Where to Look Next: Learning Viewpoint Recommendations for Informative Trajectory Planning
M. Lodel, B. Brito, A. Serra-Gomez, L. Ferranti, R. Babuska, J. Alonso-Mora. In Proc. IEEE Int. Conf. on Robotics and Automation (ICRA), 2022.

Search missions require motion planning and navigation methods for information gathering that continuously replan based on new observations of the robot's surroundings. Current methods for information gathering, such as Monte Carlo Tree Search, are capable of reasoning over long horizons, but they are computationally expensive. An alternative for fast online execution is to train, offline, an information gathering policy, which indirectly reasons about the information value of new observations. However, these policies lack safety guarantees and do not account for the robot dynamics. To overcome these limitations we train an information-aware policy via deep reinforcement learning, that guides a receding-horizon trajectory optimization planner. In particular, the policy continuously recommends a reference viewpoint to the local planner, such that the resulting dynamically feasible and collision-free trajectories lead to observations that maximize the information gain and reduce the uncertainty about the environment. In simulation tests in previously unseen environments, our method consistently outperforms greedy next-best-view policies and achieves competitive performance compared to Monte Carlo Tree Search, in terms of information gains and coverage time, with a reduction in execution time by three orders of magnitude.

Learning Mixed Strategies in Trajectory Games
L. Peters, D. Fridovich-Keil, L. Ferranti, J. Alonso-Mora, F. Laine. In , Proc. of Robotics: Science and Systems (RSS), 2022.
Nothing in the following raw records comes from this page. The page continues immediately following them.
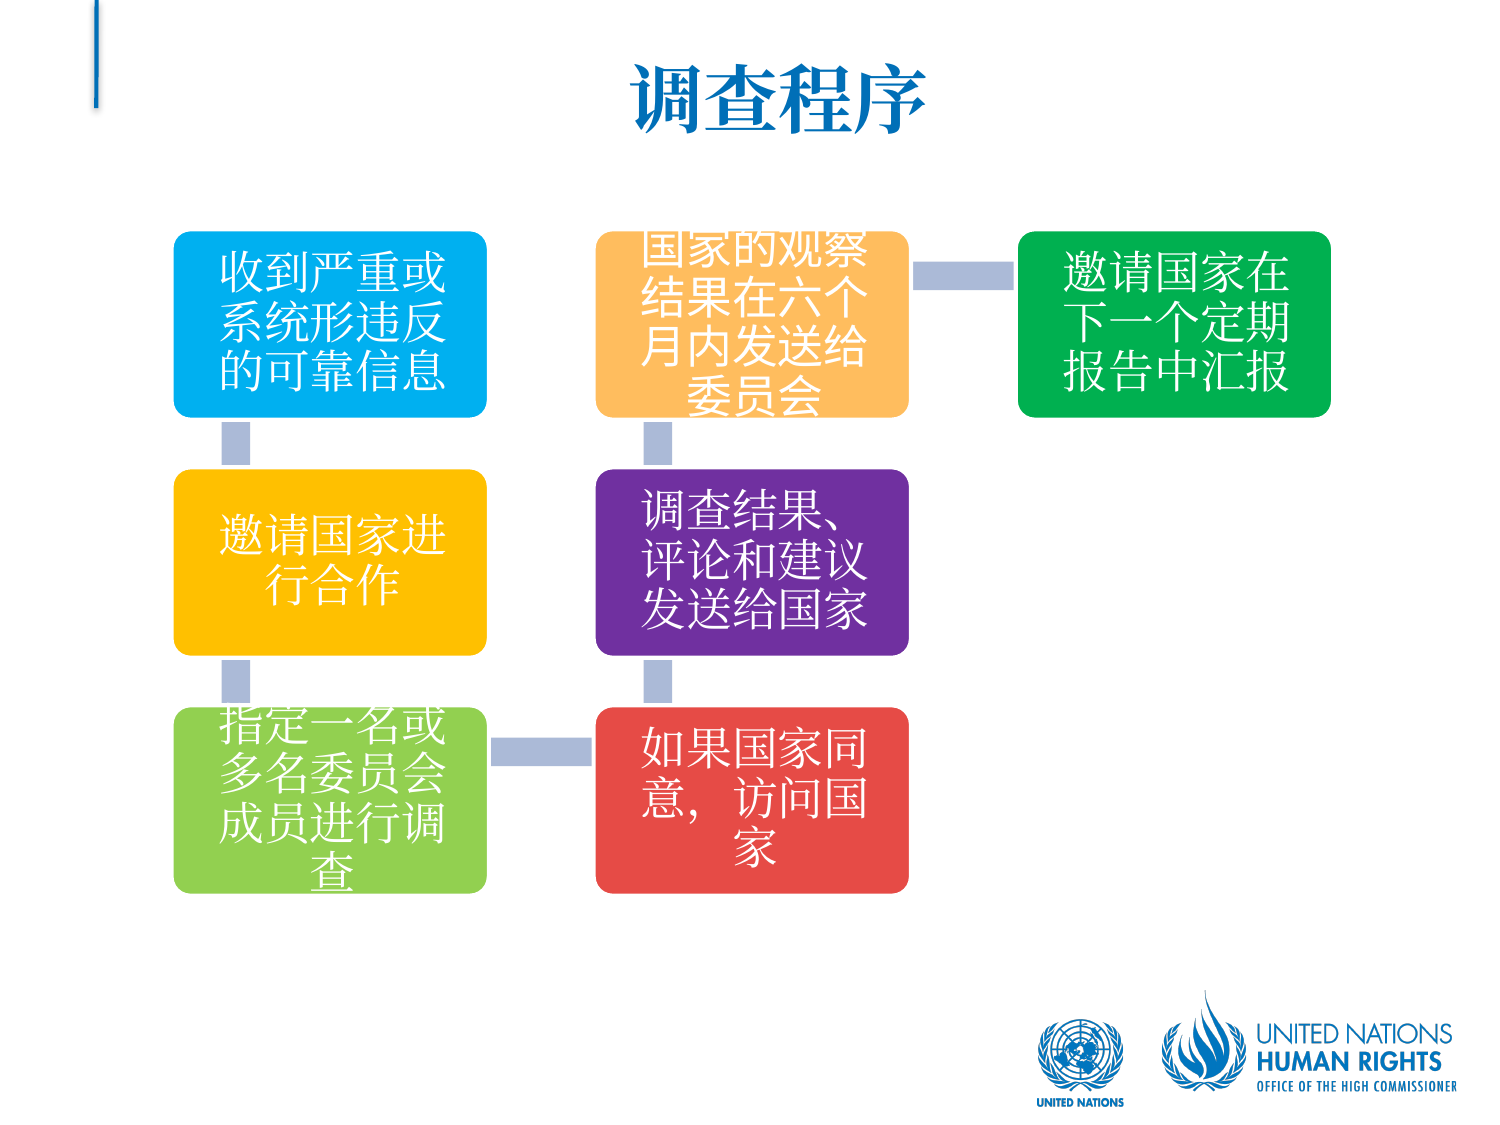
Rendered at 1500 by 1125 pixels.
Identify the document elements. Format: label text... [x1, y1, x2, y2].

title 调查程序 [121, 45, 1437, 223]
text_box [68, 223, 1437, 1008]
picture [1037, 990, 1457, 1107]
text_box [85, 228, 1420, 897]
In multi-agent settings, game theory is a natural framework for describing the strategic interactions of agents whose objectives depend upon one another’s behavior. Trajectory games capture these complex effects by design. In competitive settings, this makes them a more faithful interaction model than traditional “predict then plan” approaches. However, current game-theoretic planning methods have important limitations. In this work, we propose two main contributions. First, we introduce an offline training phase which reduces the online computational burden of solving trajectory games. Second, we formulate a lifted game which allows players to optimize multiple candidate trajectories in unison and thereby construct more competitive “mixed” strategies. We validate our approach on a number of experiments using the pursuit-evasion game “tag.”